La novedad del Nuevo Testamento sobre el Antiguo consiste en el paso del “escucha Israel” al “levanta los ojos y mira, Israel”, que ya está presente como profecía en los oráculos mesiánicos del Antiguo Testamento y como cumplimiento en el Nuevo: ¡Dichosos los ojos que ven lo que veis! Porque os digo que muchos profetas y reyes quisieron ver lo que vosotros veis, pero no lo vieron, y oír lo que vosotros oís, pero no lo oyeron (Lc 10,23). La experiencia cristiana se expresa en términos de visión: es una experiencia y una visión de la “gloria” de Dios. Así en la transfiguración Pedro y sus compañeros vieron su gloria (Lc 9,32). El apóstol San Juan por su parte resume la experiencia cristiana diciendo: “y hemos contemplado su gloria, gloria que recibe del Padre como Hijo único lleno de gracia y de verdad” (Jn 1,14). Esa contemplación de la gloria de Dios manifestada en Cristo es el contenido de la predicación evangélica: lo que hemos visto y oído, os lo anunciamos (1Jn 1,3). Pues la estructura de la fe supone el “ver”: “vieron y creyeron” repite Juan a menudo.
La contemplación de la gloria de Dios se realiza en la liturgia, en la naturaleza y en las personas. La liturgia es el instrumento educativo con el que la Iglesia nos enseña a percibir la naturaleza y las personas “en la luz de Dios”, como reflejos de su gloria. Gracias a la liturgia el cosmos es percibido como teofanía de un modo correcto. Ella nos enseña a comprender de qué manera el cielo canta la gloria de Dios, el firmamento pregona la obra de sus manos, el día al día le pasa el menaje, la noche a la noche se lo susurra (...) Allí le ha puesto su tienda al sol: él sale como el esposo de su alcoba, contento como un héroe a recorrer su camino (...) nada se libra de su calor (Sl 18, 2-7), enseñándonos que “el sol” cuyo calor lo invade todo es Cristo el sol que nace de lo alto y que nos ha visitado (Lc 1,78).

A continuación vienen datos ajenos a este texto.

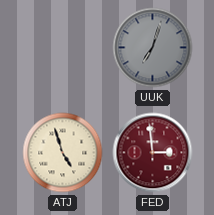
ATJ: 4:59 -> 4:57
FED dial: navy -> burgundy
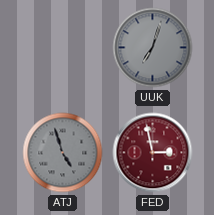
ATJ dial: cream -> grey
FED: 2:59 -> 2:58
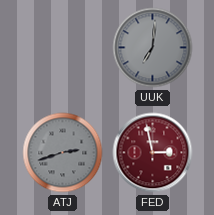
UUK: 7:03 -> 7:01
ATJ: 4:57 -> 2:42
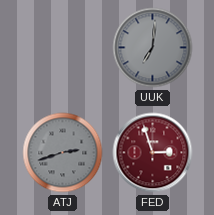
FED: 2:58 -> 2:57
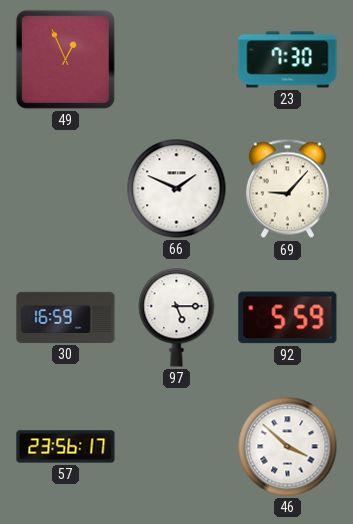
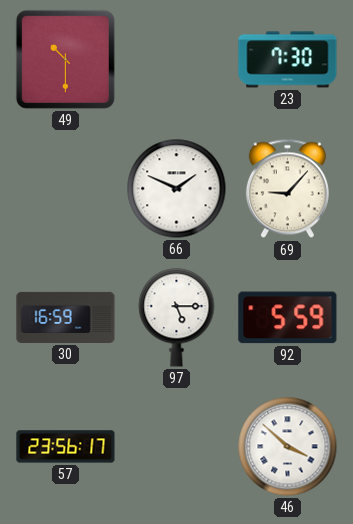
49: 12:56 -> 10:30
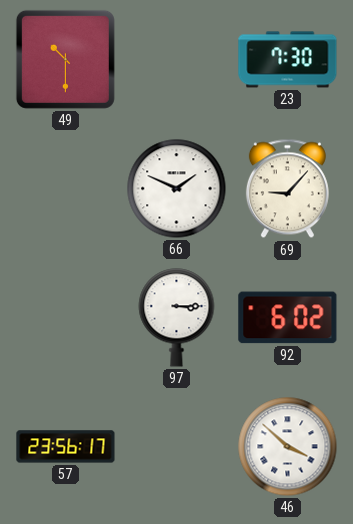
30: 16:59 -> none
97: 5:15 -> 3:15
92: 5:59 -> 6:02
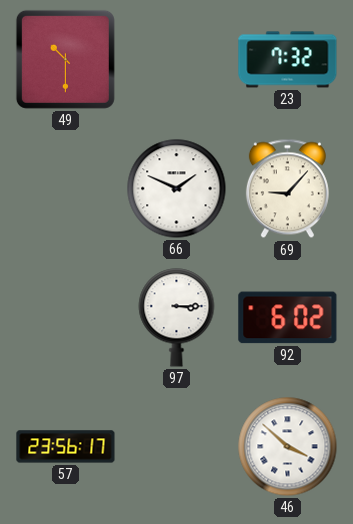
23: 7:30 -> 7:32
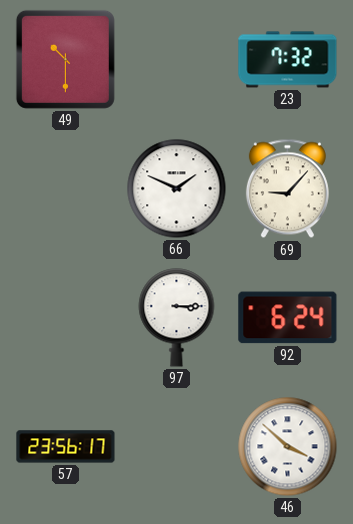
92: 6:02 -> 6:24
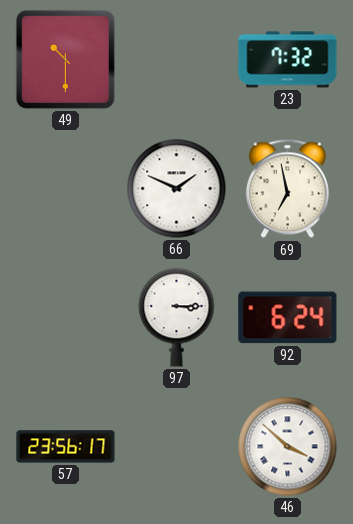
69: 9:07 -> 6:58
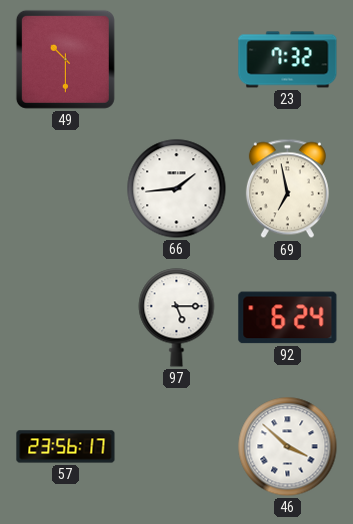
66: 1:49 -> 1:44
97: 3:15 -> 5:15
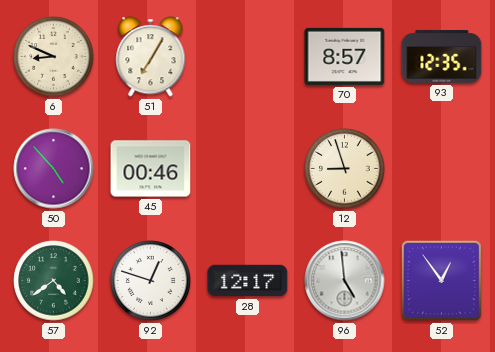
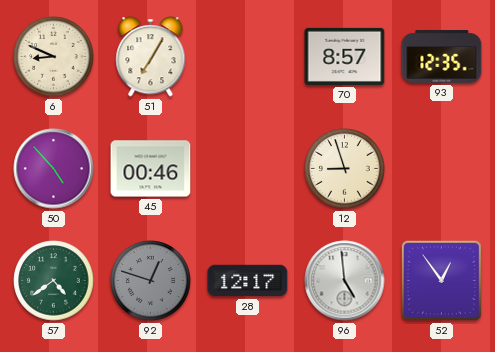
92 dial: white -> grey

El cristianismo sólo puede ser vivido desde esta contemplación de la gloria -de la belleza- de Dios, que confiere al cristiano la fortaleza nacesaria para vivir la cruz de Cristo: confortados con toda fortaleza por el poder de su gloria, para toda constancia en el sufrimiento y paciencia (Col 1,11). Sin este saborear el “poder de la gloria de Dios” es imposible el obrar cristiano.
La contemplación de la belleza de Dios tiene que suscitar en nosotros un reconocimiento personal y público, que es, estrictamente hablando, un acto de “justicia” para con Dios. Él merece que nosotros proclamemos sus maravillas, las que ha realizado en favor nuestro. El evangelio de Lucas está repleto de hombres que, al encontrarse con Cristo, “glorifican” a Dios. Es lo que hace la liturgia de la Iglesia en la eucaristía y en el oficio divino, mediante el cual, todos los días, al amanecer y al atardecer, y en otros momentos de la jornada, va recordando las maravillas realizadas por Dios y le va alabando y dando gracias. De este modo la Iglesia cumple el consejo del apóstol: En toda ocasión presentad a Dios vuestras peticiones, mediante la oración y la súplica, acompañadas de la acción de gracias (Flp 4,6).